Esperion and the Clinic are aiming at developing new HDL therapies that work and are tolerable to heart disease patients. The leading development candidate is a compound that was discovered at the Cleveland Clinic by research groups led by Jonathan Smith in the Department of Cell Biology at the Clinic’s Lerner Research Institute and Dr. Stanley Hazen, director of the Clinic’s Center for Cardiovascular Diagnostics and Prevention.

“What we’re hoping to do through this partnership with Esperion is to leverage the strengths in both basic and clinical research in atherosclerosis and heart disease at the Cleveland Clinic with Esperion, which has proven leadership in the field of HDL-targeted therapeutics, in terms of migrating this research to a usable human clinical therapy,” Hazen said.

“What we developed was an improved formulation or form of an HDL for treating existing heart disease. Our hope is to use this, not only to retard the progression of the disease in patients with heart disease, but the new and exciting data is that it can effectively promote … removal of cholesterol deposits in the artery wall,” he said.

That means the HDL-raising drug candidate would reverse heart disease.

The new HDL formulation is more potent and has a longer biological half-life than the previous form. “So the need for infusing it should be less often,” Hazen said. “What we now know is, when HDL diffuses into the artery wall to do its beneficial things, it is turned off. This improved HDL will last longer in the artery wall and will be — we hope — a more potent form of therapy.”

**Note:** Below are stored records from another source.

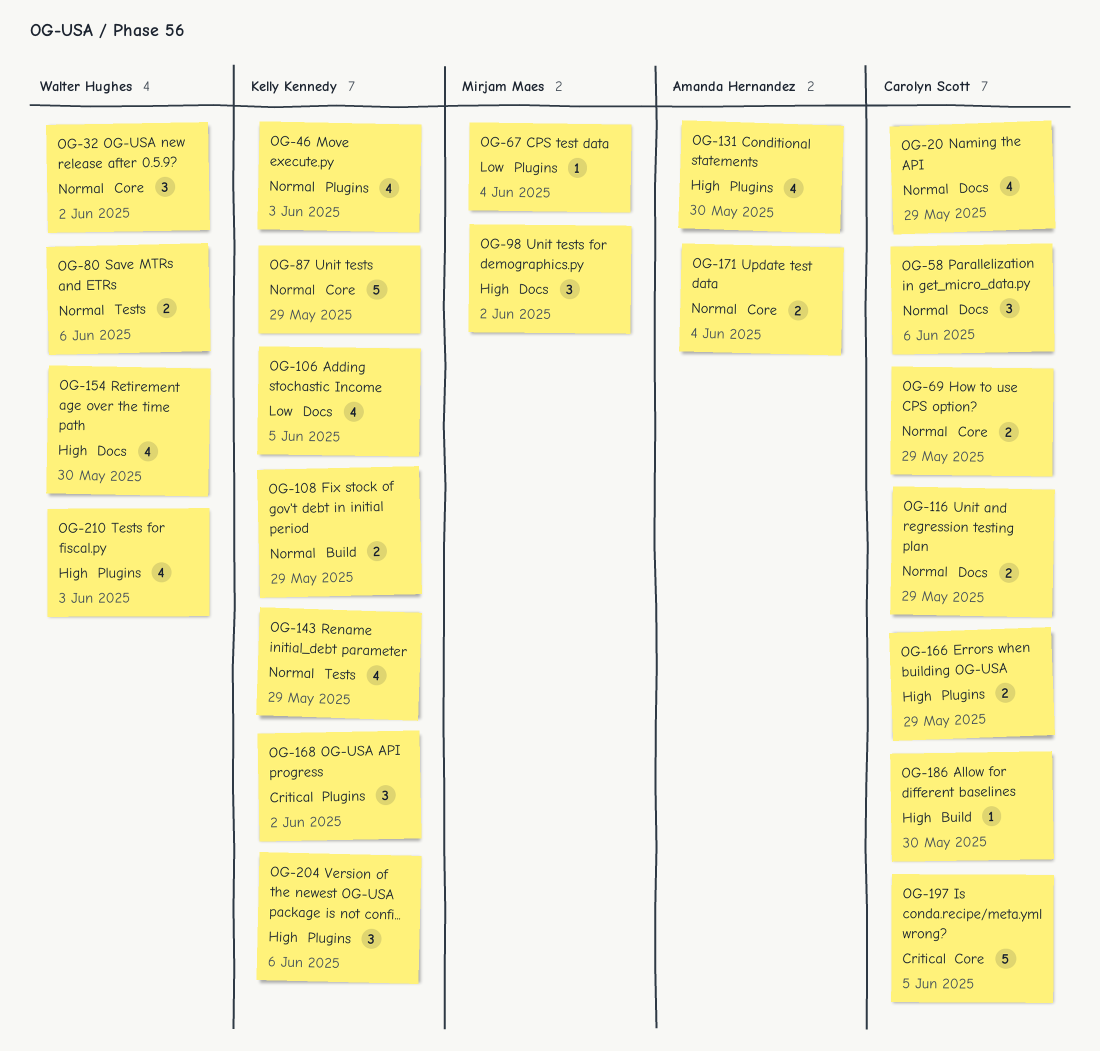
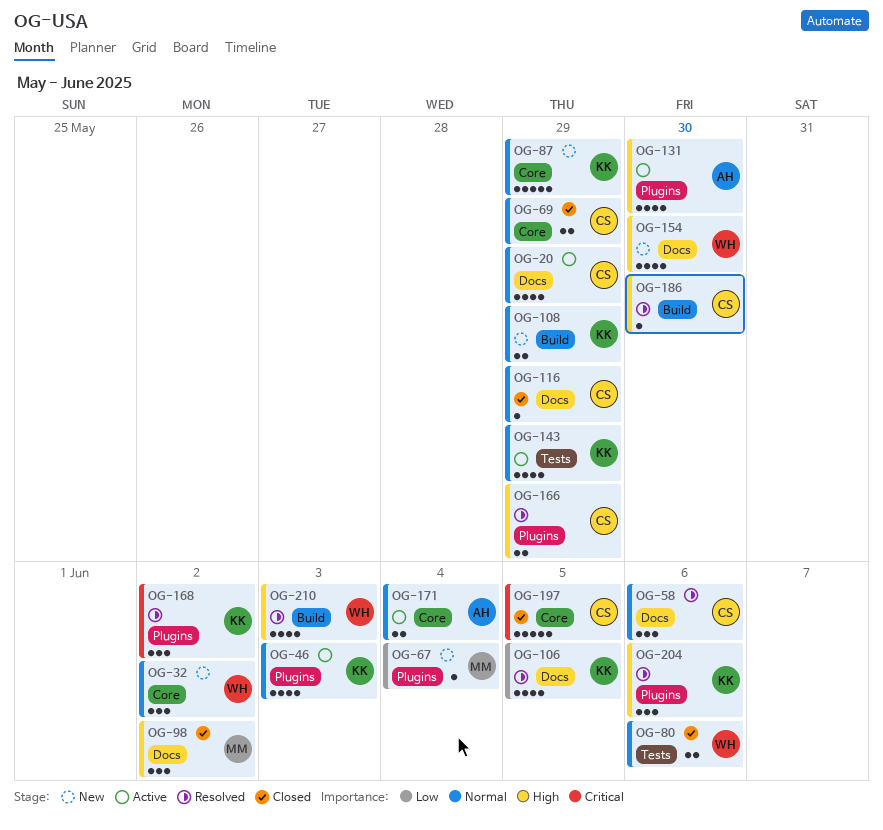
OG-116, estimate: 2 -> 1
OG-210, label: Plugins -> Build

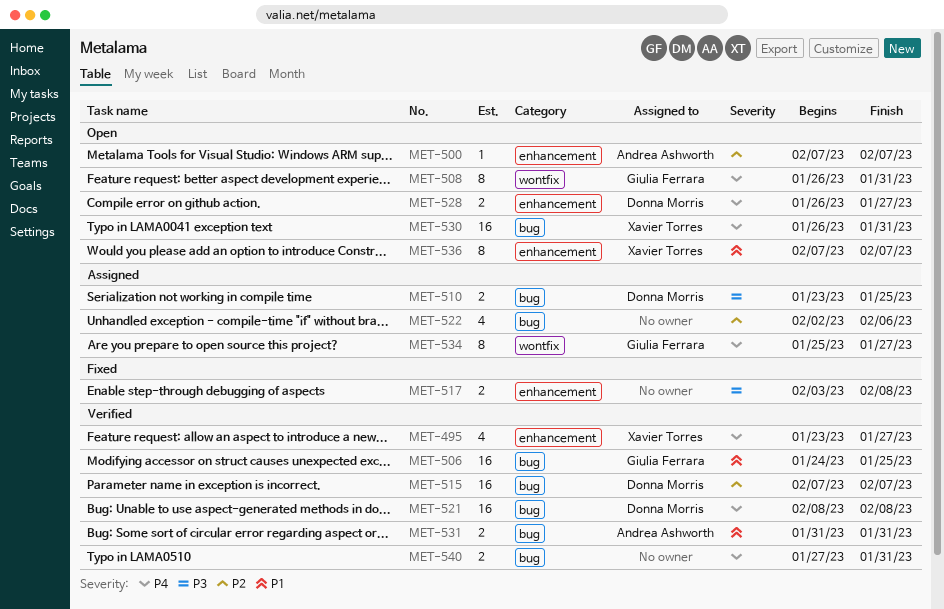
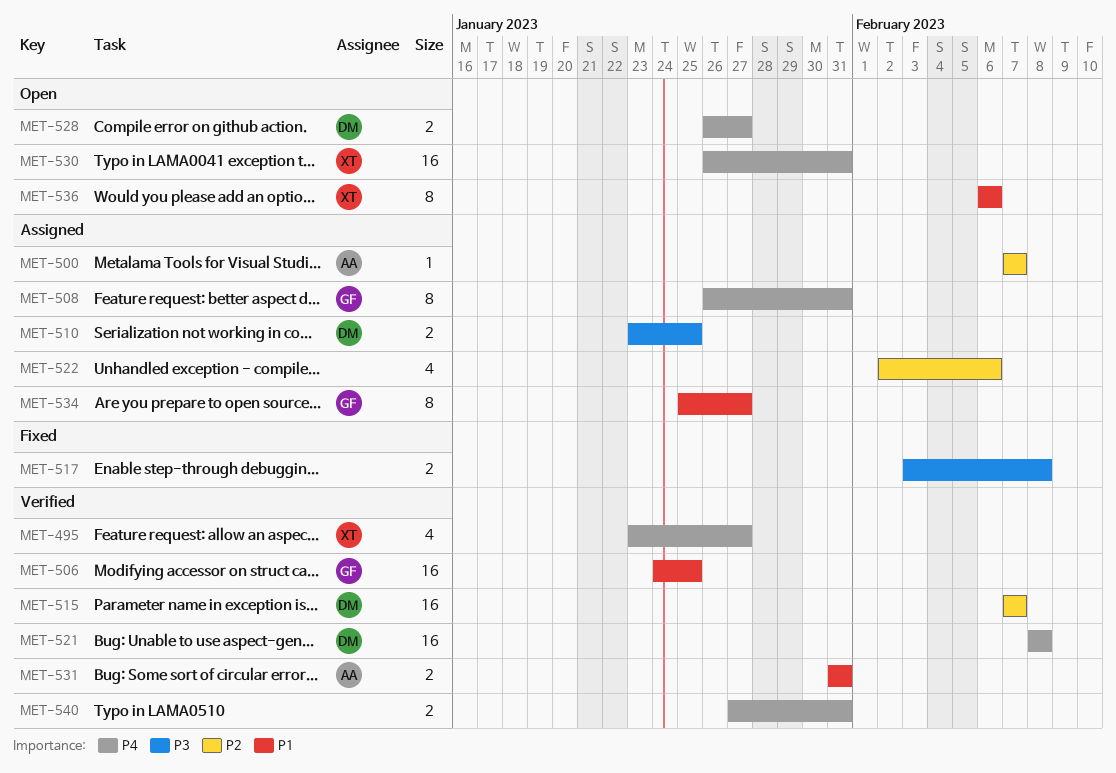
MET-500, status: Open -> Assigned
MET-508, status: Open -> Assigned
MET-534, priority: P4 -> P1
MET-536, start: Feb 7 -> Feb 6
MET-536, due: Feb 7 -> Feb 6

Consider it a “genetically engineered and improved form of HDL,” he said.

How soon could the new drug be ready for human consumption? “We think we can have an aggressive time line for getting this into human trials,” Hazen said. “We’re hoping that within one or two years, we’ll be able to be into man in clinical studies.”

If the trials are successful, it would take years for Esperion — which already has experience taking HDL therapies into humans — to commercialize the drug.

The Esperion/Clinic collaboration agreement was developed with help from Cleveland Clinic Innovations, the Clinic’s corporate venturing arm, with commercialization in mind. If successful, Cleveland Clinic Innovations would license the drug to Esperion for commercialization, Hazen said.

It’s an emerging model for drug development. “Big Pharma more and more is putting off the new developments and having biotech develop them,” Hazen said. “Here, we’re talking about academia developing the new discovery or improvement, and then transitioning it to a commercial group that” has the experience and money to develop and market it, he said.

An HDL-related cardiac inflammation biomarker developed by Hazen and his colleagues was the basis for Cleveland Clinic spinoff Cleveland HeartLab last year.

There likely will be more Esperion/Clinic collaborations to follow.

“We have seen over the past decade the potential for HDL therapies to have a positive impact on our ability to treat cardiovascular disease,” Smith said in the Esperion release. “In collaboration with the Esperion team, our goal is to identify the most promising opportunities to use HDL therapy to treat disease and improve human health in the years ahead.”